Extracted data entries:

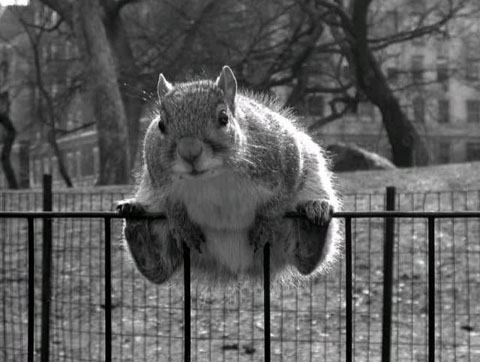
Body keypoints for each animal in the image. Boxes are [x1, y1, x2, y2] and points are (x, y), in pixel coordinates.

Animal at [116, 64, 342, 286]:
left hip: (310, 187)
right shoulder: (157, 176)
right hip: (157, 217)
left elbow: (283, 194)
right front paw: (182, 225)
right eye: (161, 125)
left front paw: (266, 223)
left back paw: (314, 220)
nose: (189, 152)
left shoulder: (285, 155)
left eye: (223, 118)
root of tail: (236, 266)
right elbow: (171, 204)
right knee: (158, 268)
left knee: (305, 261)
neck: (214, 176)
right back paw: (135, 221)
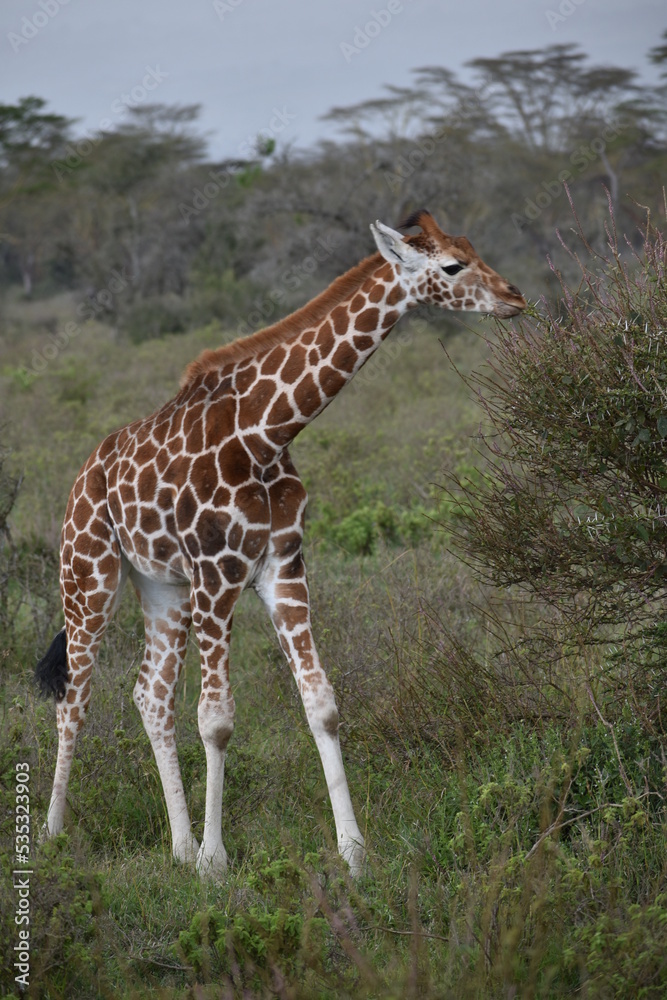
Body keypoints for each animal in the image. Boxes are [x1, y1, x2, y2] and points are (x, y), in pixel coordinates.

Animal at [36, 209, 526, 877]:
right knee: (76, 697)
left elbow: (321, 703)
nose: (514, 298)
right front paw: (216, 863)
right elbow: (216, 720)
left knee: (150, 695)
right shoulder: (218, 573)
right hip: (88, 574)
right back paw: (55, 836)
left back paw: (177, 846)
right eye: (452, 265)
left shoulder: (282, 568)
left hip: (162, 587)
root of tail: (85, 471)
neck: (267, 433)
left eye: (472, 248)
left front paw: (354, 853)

==

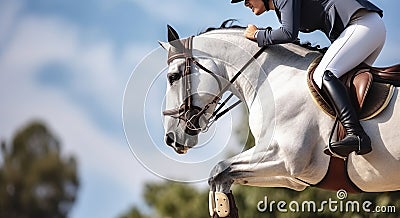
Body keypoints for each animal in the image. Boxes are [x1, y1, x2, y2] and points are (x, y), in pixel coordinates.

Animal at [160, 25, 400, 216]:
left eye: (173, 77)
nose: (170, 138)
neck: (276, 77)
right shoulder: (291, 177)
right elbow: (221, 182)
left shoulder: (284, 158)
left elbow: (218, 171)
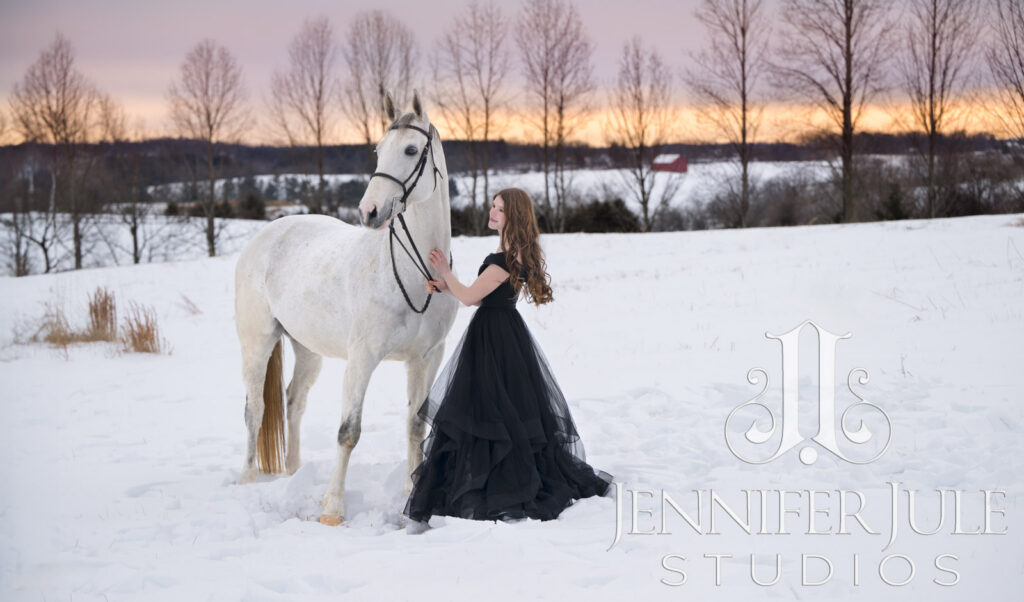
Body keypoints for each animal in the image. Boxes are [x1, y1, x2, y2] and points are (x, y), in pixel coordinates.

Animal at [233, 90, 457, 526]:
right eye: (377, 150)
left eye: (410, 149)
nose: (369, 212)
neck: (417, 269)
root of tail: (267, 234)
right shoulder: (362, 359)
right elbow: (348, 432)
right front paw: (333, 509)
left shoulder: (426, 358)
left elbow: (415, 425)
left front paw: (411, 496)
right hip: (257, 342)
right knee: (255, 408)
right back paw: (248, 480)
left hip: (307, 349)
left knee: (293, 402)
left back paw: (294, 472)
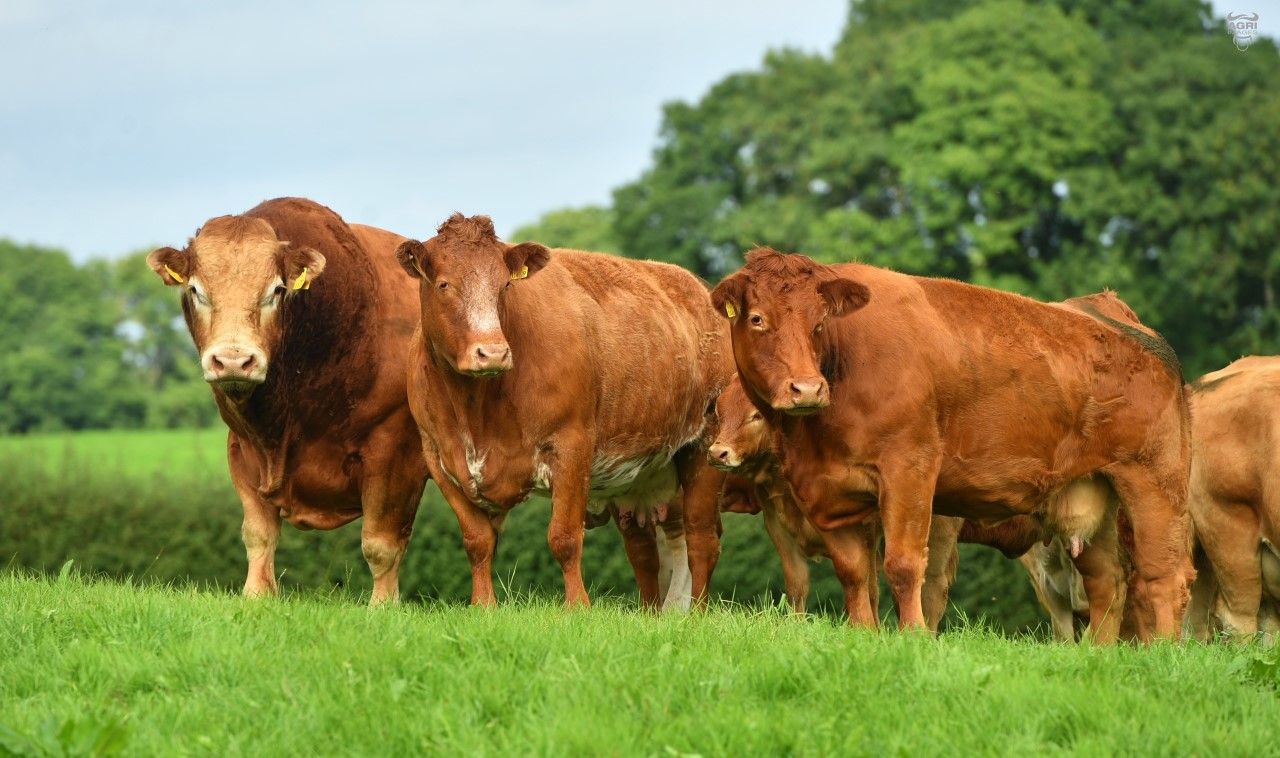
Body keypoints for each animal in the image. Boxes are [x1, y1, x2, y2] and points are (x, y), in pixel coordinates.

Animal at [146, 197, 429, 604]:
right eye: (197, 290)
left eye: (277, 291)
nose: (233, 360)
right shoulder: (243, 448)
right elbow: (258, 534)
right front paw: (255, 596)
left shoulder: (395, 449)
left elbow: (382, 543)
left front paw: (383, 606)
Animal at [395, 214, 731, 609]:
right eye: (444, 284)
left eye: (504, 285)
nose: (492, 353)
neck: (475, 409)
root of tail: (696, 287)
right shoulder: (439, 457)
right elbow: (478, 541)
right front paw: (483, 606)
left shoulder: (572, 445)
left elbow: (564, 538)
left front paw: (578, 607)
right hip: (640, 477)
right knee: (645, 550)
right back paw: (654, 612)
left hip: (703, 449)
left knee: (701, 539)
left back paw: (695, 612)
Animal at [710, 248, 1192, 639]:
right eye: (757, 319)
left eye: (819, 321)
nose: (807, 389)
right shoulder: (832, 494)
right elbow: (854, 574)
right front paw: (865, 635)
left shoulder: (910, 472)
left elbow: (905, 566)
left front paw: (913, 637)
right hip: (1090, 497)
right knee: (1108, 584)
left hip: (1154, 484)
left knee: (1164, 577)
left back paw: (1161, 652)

*WHAT IS NEEDED*. Find all lines holding the word "knee" in the records above and copy them.

*RESULT OF THIS TASK*.
right knee: (158, 268)
left knee: (305, 261)
right knee: (76, 697)
left knee: (150, 695)
right knee: (255, 408)
left knee: (293, 402)
right knee: (645, 550)
left knee: (701, 539)
right knee: (1108, 584)
left knee: (1164, 577)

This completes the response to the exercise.